One of the first cases of abuse Boyette encountered after becoming active in Exchange was in the family of a well-respected physician, he said.
"They got help, and later they were reunited," he added.
Reaching at-risk families
The mission of Putting Children First is "to break the cycle of child abuse and neglect ... and to replace abusive behavior with effective skills for responsible parenting."
All center services are free to at-risk families, who may be referred by school counselors or teachers, clergy, friends, relatives, or social workers. Participation is voluntary for each family.
"We're there to help them one-on-one," said Karen Rich, a program specialist with Exchange's Foundation for the Prevention of Child Abuse. "We're not authoritarian. We believe most parents want to be good parents.
"Many of our referrals are from families themselves," Rich added.
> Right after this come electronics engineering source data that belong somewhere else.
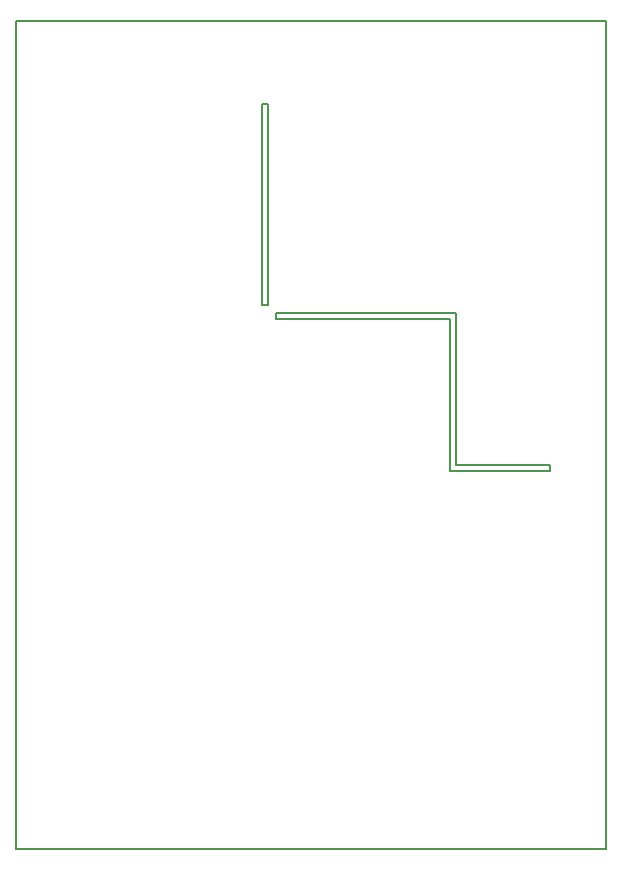
<source format=gbr>
G04 #@! TF.FileFunction,Profile,NP*
%FSLAX46Y46*%
G04 Gerber Fmt 4.6, Leading zero omitted, Abs format (unit mm)*
G04 Created by KiCad (PCBNEW 4.0.7) date Thu Apr 26 00:57:05 2018*
%MOMM*%
%LPD*%
G01*
G04 APERTURE LIST*
%ADD10C,0.100000*%
%ADD11C,0.160000*%
G04 APERTURE END LIST*
D10*
D11*
X36750000Y-25175000D02*
X22000000Y-25175000D01*
X36750000Y-38050000D02*
X36750000Y-25175000D01*
X45250000Y-38050000D02*
X36750000Y-38050000D01*
X45250000Y-37550000D02*
X45250000Y-38050000D01*
X37250000Y-37550000D02*
X45250000Y-37550000D01*
X37250000Y-24675000D02*
X37250000Y-37550000D01*
X22000000Y-24675000D02*
X37250000Y-24675000D01*
X22000000Y-24675000D02*
X22000000Y-25175000D01*
X21325000Y-24000000D02*
X20825000Y-24000000D01*
X20825000Y-24000000D02*
X20825000Y-7000000D01*
X21325000Y-7000000D02*
X21325000Y-24000000D01*
X20825000Y-7000000D02*
X21325000Y-7000000D01*
X50000000Y-70100000D02*
X50000000Y0D01*
X0Y0D02*
X50000000Y0D01*
X0Y0D02*
X0Y-70100000D01*
X0Y-70100000D02*
X50000000Y-70100000D01*
M02*

</source>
In many cases, she said, at-risk parents were abused themselves and want to learn how not to continue the same pattern.
"They never had a chance to see parenting at its best, and they want to know how to make better choices," Rich said. "We're just giving parents a hand up."
The program's aim is to keep families intact except when the child's safety is threatened.
A volunteer army
Volunteers for the center's intervention work will be solicited from all over north Mississippi to share successful parenting techniques with families in their own communities who are at risk for child abuse. Those who sign up will undergo criminal and child abuse background checks before taking nine hours of initial training.
"We hope to begin our first class November 9," said Jan Sample, executive director of the center. "After that we hope to have new sessions quarterly." Monthly in-service training will also be available, and a program goal is to have satellite centers in towns all over north Mississippi.
A nationwide focus
Dr. Ed North, a Jackson physician, spearheaded a push in 1981 to have child abuse prevention become Exchange Clubs' national focus. Since that successful effort, 75 Exchange Centers have opened across the country, reaching more than 50,000 families.
The human and societal costs of child abuse are high. Some studies show that a disproportionate number of criminals were abused as children. A recent study published by the American Medical Association indicated that two-thirds of teenagers with unplanned pregnancies have been victims of sexual abuse.
"We have some of the highest teenage pregnancy rates in the nation, and we need to address that," said Rex Sanderson of Houston, president of Putting Children First's board of directors. "The value (of the center's work) is to prevent child suffering, to prevent unnecessary and unwanted pregnancies and to provide a better life for our children."